━━━ Passage provided
C. Best practices, guides, methodologies (e.g., for responsible AI acquisition; testing, evaluation, and continuous monitoring; data access and restrictions related to the appropriate control of Federal data; and applying modular contracting practices in the AI context); and 

D. Resources for assessing benefits and trade-offs between in-house AI development, contracted AI development, and licensing of AI-enabled software. 

It will be interesting to see who is first to start putting this language into their RFIs, RFPs, and RFQs.

Agencies are required by Section 3 of OMB Memorandum M-24-10 to maintain and annually update an AI use case inventory. Understanding when AI is being acquired is also a prerequisite to managing the risks and performance of AI systems and services. To help agencies identify the acquisition of AI covered by this memorandum, officials responsible for acquisition planning, requirements development, and proposal evaluation should: 

i. Communicate to the vendor, to the greatest extent practicable, whether the acquired AI system or service is intended to be used in a manner that could impact rights or safety. In cases where an agency intends to procure AI capacity without full awareness of potential future use cases, the agency should decide during acquisition planning whether or not to require that any awards support use cases involving rights-impacting or safety-impacting AI, and plan accordingly; 

ii. In cases where an agency’s solicitation does not explicitly ask for an AI system, consider requirements language asking vendors to report any proposed use of AI as part of their proposal submissions; 

iii. Require contractors to provide a notification to relevant agency stakeholders prior to the integration of new AI features or components into systems and services being delivered under contract. When notified, agencies should leverage their standard processes for determining whether risks from the use of AI are sufficiently managed, consistent with the requirements of OMB Memorandum M-24-10 and this memorandum, prior to accepting the contractor’s proposed integration. This includes cases where integration of new AI features or components could impact rights or safety; in such cases agencies must ensure compliance with all applicable requirements for use of such AI; and 

iv. Communicate with vendors to determine when AI is a primary feature or component in an acquired system or service. This should also include questions to the vendor to understand if AI is being used in the evaluation or performance of a contract that does not explicitly involve AI.
━━━━━━
━━━ Record set
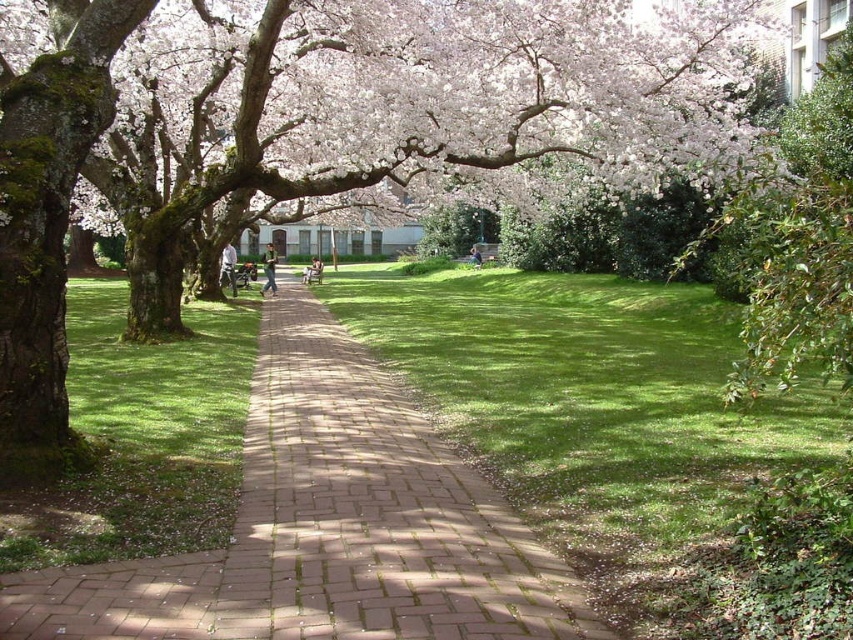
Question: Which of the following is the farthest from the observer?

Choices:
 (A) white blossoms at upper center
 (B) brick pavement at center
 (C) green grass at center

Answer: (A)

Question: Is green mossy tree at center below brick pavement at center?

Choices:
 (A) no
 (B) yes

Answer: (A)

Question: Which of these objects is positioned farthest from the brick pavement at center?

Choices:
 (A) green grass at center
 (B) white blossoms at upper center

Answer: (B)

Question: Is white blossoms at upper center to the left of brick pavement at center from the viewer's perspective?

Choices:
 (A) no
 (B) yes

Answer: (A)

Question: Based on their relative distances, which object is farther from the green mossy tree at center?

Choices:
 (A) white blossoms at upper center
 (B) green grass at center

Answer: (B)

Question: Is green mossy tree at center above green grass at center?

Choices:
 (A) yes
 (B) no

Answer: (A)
━━━━━━
━━━ Record set
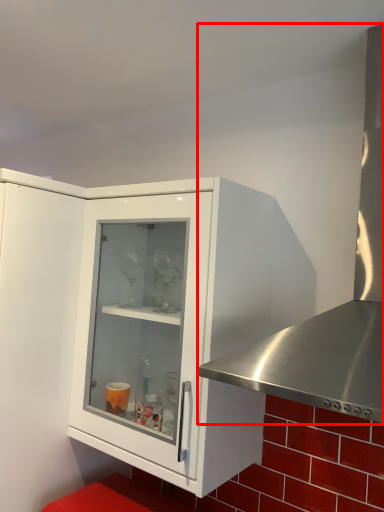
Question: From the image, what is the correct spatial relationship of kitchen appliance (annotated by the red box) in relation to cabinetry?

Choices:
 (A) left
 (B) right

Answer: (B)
━━━━━━
To do:
**1)** In the passage on federal AI acquisition, which section of OMB Memorandum M-24-10 requires agencies to maintain and annually update an AI use case inventory?
**2)** Write the next part of the passage on federal AI acquisition, picking up after its final sentence.

Per-task outputs:
**1)** Section 3.

**2)**
This section SHOULD be easy. Government retains data right to all of the data is gives vendors. Vendors retain rights to what they bring to the table. They negotiate any shared IP. Why is this even an issue? Because the government has been burned many times in the past with companies ingesting their data, converting it to proprietary formats, and then not letting it go.

Determine Appropriate Intellectual Property Rights and Ownership. Consistent with applicable laws and governmentwide policy, an agency must include appropriate contractual terms that clearly delineate the respective ownership and intellectual property (IP) rights of the Government and the contractor. Careful consideration of respective IP licensing rights is even more important when an agency procures an AI system or service, including where agency information is used to train, fine-tune, and develop the AI system.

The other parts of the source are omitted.